───── Dataset content ─────
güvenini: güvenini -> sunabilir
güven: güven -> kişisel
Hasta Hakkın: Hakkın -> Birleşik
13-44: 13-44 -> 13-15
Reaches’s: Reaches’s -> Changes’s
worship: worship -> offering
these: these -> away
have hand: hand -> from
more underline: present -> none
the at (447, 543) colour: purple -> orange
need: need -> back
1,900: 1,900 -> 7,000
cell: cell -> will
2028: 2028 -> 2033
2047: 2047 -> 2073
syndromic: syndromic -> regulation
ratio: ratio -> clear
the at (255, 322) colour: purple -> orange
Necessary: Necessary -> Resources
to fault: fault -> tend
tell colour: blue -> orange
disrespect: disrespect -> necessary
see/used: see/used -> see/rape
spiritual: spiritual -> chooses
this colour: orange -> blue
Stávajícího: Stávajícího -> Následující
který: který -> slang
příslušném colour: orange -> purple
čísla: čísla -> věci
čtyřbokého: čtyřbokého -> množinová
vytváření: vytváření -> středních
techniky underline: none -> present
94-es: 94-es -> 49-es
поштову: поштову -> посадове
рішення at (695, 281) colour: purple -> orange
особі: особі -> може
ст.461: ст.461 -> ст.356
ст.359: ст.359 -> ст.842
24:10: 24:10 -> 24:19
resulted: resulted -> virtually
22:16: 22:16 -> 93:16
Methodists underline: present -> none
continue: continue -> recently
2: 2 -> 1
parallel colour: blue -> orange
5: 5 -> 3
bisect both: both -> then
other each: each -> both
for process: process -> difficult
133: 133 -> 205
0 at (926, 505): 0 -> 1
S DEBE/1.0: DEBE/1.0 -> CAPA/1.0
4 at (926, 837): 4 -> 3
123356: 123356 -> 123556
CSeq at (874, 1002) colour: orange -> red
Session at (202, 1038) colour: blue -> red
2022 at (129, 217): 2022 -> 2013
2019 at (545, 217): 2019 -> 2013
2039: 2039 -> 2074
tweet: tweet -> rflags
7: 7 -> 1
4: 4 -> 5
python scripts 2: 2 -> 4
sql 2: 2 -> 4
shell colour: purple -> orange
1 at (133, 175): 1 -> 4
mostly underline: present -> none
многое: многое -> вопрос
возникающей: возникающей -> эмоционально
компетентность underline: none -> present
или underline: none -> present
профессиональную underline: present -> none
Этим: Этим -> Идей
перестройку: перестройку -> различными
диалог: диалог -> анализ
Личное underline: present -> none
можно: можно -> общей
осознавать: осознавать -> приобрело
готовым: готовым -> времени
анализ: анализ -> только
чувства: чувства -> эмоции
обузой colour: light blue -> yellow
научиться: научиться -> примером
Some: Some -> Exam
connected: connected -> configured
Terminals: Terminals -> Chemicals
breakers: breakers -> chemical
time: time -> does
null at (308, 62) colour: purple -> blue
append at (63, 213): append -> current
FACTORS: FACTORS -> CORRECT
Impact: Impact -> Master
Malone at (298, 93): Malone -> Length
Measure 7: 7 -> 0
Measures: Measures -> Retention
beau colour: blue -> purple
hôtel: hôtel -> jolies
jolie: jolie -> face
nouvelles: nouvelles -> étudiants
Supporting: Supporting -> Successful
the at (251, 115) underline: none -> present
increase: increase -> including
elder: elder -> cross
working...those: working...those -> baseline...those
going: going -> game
─────
Brief:
Put every line from the records above into a Markdown table with the columns No. and Line, numbering each row and leaving out blank lines.

Written solution:
| No. | Line |
|---|---|
| 1 | güvenini: güvenini -> sunabilir |
| 2 | güven: güven -> kişisel |
| 3 | Hasta Hakkın: Hakkın -> Birleşik |
| 4 | 13-44: 13-44 -> 13-15 |
| 5 | Reaches’s: Reaches’s -> Changes’s |
| 6 | worship: worship -> offering |
| 7 | these: these -> away |
| 8 | have hand: hand -> from |
| 9 | more underline: present -> none |
| 10 | the at (447, 543) colour: purple -> orange |
| 11 | need: need -> back |
| 12 | 1,900: 1,900 -> 7,000 |
| 13 | cell: cell -> will |
| 14 | 2028: 2028 -> 2033 |
| 15 | 2047: 2047 -> 2073 |
| 16 | syndromic: syndromic -> regulation |
| 17 | ratio: ratio -> clear |
| 18 | the at (255, 322) colour: purple -> orange |
| 19 | Necessary: Necessary -> Resources |
| 20 | to fault: fault -> tend |
| 21 | tell colour: blue -> orange |
| 22 | disrespect: disrespect -> necessary |
| 23 | see/used: see/used -> see/rape |
| 24 | spiritual: spiritual -> chooses |
| 25 | this colour: orange -> blue |
| 26 | Stávajícího: Stávajícího -> Následující |
| 27 | který: který -> slang |
| 28 | příslušném colour: orange -> purple |
| 29 | čísla: čísla -> věci |
| 30 | čtyřbokého: čtyřbokého -> množinová |
| 31 | vytváření: vytváření -> středních |
| 32 | techniky underline: none -> present |
| 33 | 94-es: 94-es -> 49-es |
| 34 | поштову: поштову -> посадове |
| 35 | рішення at (695, 281) colour: purple -> orange |
| 36 | особі: особі -> може |
| 37 | ст.461: ст.461 -> ст.356 |
| 38 | ст.359: ст.359 -> ст.842 |
| 39 | 24:10: 24:10 -> 24:19 |
| 40 | resulted: resulted -> virtually |
| 41 | 22:16: 22:16 -> 93:16 |
| 42 | Methodists underline: present -> none |
| 43 | continue: continue -> recently |
| 44 | 2: 2 -> 1 |
| 45 | parallel colour: blue -> orange |
| 46 | 5: 5 -> 3 |
| 47 | bisect both: both -> then |
| 48 | other each: each -> both |
| 49 | for process: process -> difficult |
| 50 | 133: 133 -> 205 |
| 51 | 0 at (926, 505): 0 -> 1 |
| 52 | S DEBE/1.0: DEBE/1.0 -> CAPA/1.0 |
| 53 | 4 at (926, 837): 4 -> 3 |
| 54 | 123356: 123356 -> 123556 |
| 55 | CSeq at (874, 1002) colour: orange -> red |
| 56 | Session at (202, 1038) colour: blue -> red |
| 57 | 2022 at (129, 217): 2022 -> 2013 |
| 58 | 2019 at (545, 217): 2019 -> 2013 |
| 59 | 2039: 2039 -> 2074 |
| 60 | tweet: tweet -> rflags |
| 61 | 7: 7 -> 1 |
| 62 | 4: 4 -> 5 |
| 63 | python scripts 2: 2 -> 4 |
| 64 | sql 2: 2 -> 4 |
| 65 | shell colour: purple -> orange |
| 66 | 1 at (133, 175): 1 -> 4 |
| 67 | mostly underline: present -> none |
| 68 | многое: многое -> вопрос |
| 69 | возникающей: возникающей -> эмоционально |
| 70 | компетентность underline: none -> present |
| 71 | или underline: none -> present |
| 72 | профессиональную underline: present -> none |
| 73 | Этим: Этим -> Идей |
| 74 | перестройку: перестройку -> различными |
| 75 | диалог: диалог -> анализ |
| 76 | Личное underline: present -> none |
| 77 | можно: можно -> общей |
| 78 | осознавать: осознавать -> приобрело |
| 79 | готовым: готовым -> времени |
| 80 | анализ: анализ -> только |
| 81 | чувства: чувства -> эмоции |
| 82 | обузой colour: light blue -> yellow |
| 83 | научиться: научиться -> примером |
| 84 | Some: Some -> Exam |
| 85 | connected: connected -> configured |
| 86 | Terminals: Terminals -> Chemicals |
| 87 | breakers: breakers -> chemical |
| 88 | time: time -> does |
| 89 | null at (308, 62) colour: purple -> blue |
| 90 | append at (63, 213): append -> current |
| 91 | FACTORS: FACTORS -> CORRECT |
| 92 | Impact: Impact -> Master |
| 93 | Malone at (298, 93): Malone -> Length |
| 94 | Measure 7: 7 -> 0 |
| 95 | Measures: Measures -> Retention |
| 96 | beau colour: blue -> purple |
| 97 | hôtel: hôtel -> jolies |
| 98 | jolie: jolie -> face |
| 99 | nouvelles: nouvelles -> étudiants |
| 100 | Supporting: Supporting -> Successful |
| 101 | the at (251, 115) underline: none -> present |
| 102 | increase: increase -> including |
| 103 | elder: elder -> cross |
| 104 | working...those: working...those -> baseline...those |
| 105 | going: going -> game |